Let $(X, T, \mu)$ be an ergodic measure preserving system with finite measure, and $f \in L^{\infty} (X)$.
Define the maximal orbit deviation function $D_f: X \to \mathbb R$ by
$$D_f := \sup_{n, m \geq 0} |T^n f - T^m f|.$$
Question: Is it true that $D_f = \text{esssup} \, f - \text{essinf} \,f$ almost everywhere?

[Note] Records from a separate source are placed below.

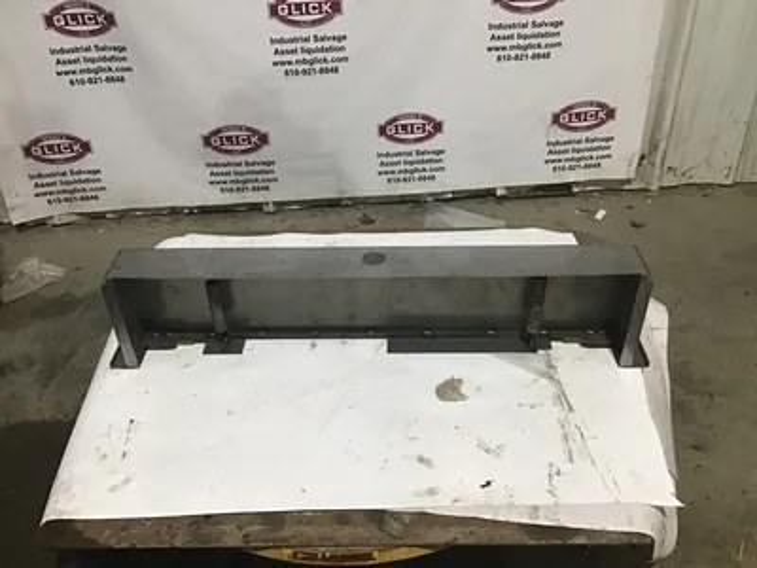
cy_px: 284
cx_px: 378
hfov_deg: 58.4
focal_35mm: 31
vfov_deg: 45.4
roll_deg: +0.8
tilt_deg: -34.0
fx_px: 678
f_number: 2.4
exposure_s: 1/30
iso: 125
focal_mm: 3.3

Note: Here $T$ denotes the Koopman operator $T^n f(x) := f(T^n(x))$, and $\text{esssup}, \text{essinf}$ denote the essential supremum and infimum over $X.$
The answer is yes. Consider instead
$$D^{*} := \limsup_{n, m \to \infty} |T^n f - T^m f|.$$
Clearly $D\geq D^*$ so it suffices to prove the statement for $D^*$ instead. Now $D^{*}$ is $T$ invariant so constant a.e.
But then, consider for $\varepsilon > 0$, the sets $A_+ := \{f \geq \text{esssup } f - \varepsilon\}$, $A_+ := \{f \leq \text{essinf} f +\varepsilon\}$.
By ergodicity, $T^{-j} (A_+ \cap T^{-k} A_-)$ is of nonzero measure for some $j, k$. So
$$D^* \geq \text{esssup } f - \text{essinf }f - 2 \varepsilon$$
for every $\varepsilon > 0$, and sending $\varepsilon \to 0$, we conclude.
Remark: Actually, the condition that the equality for $D_f$ hold for all bounded $f$ is equivalent to ergodicity.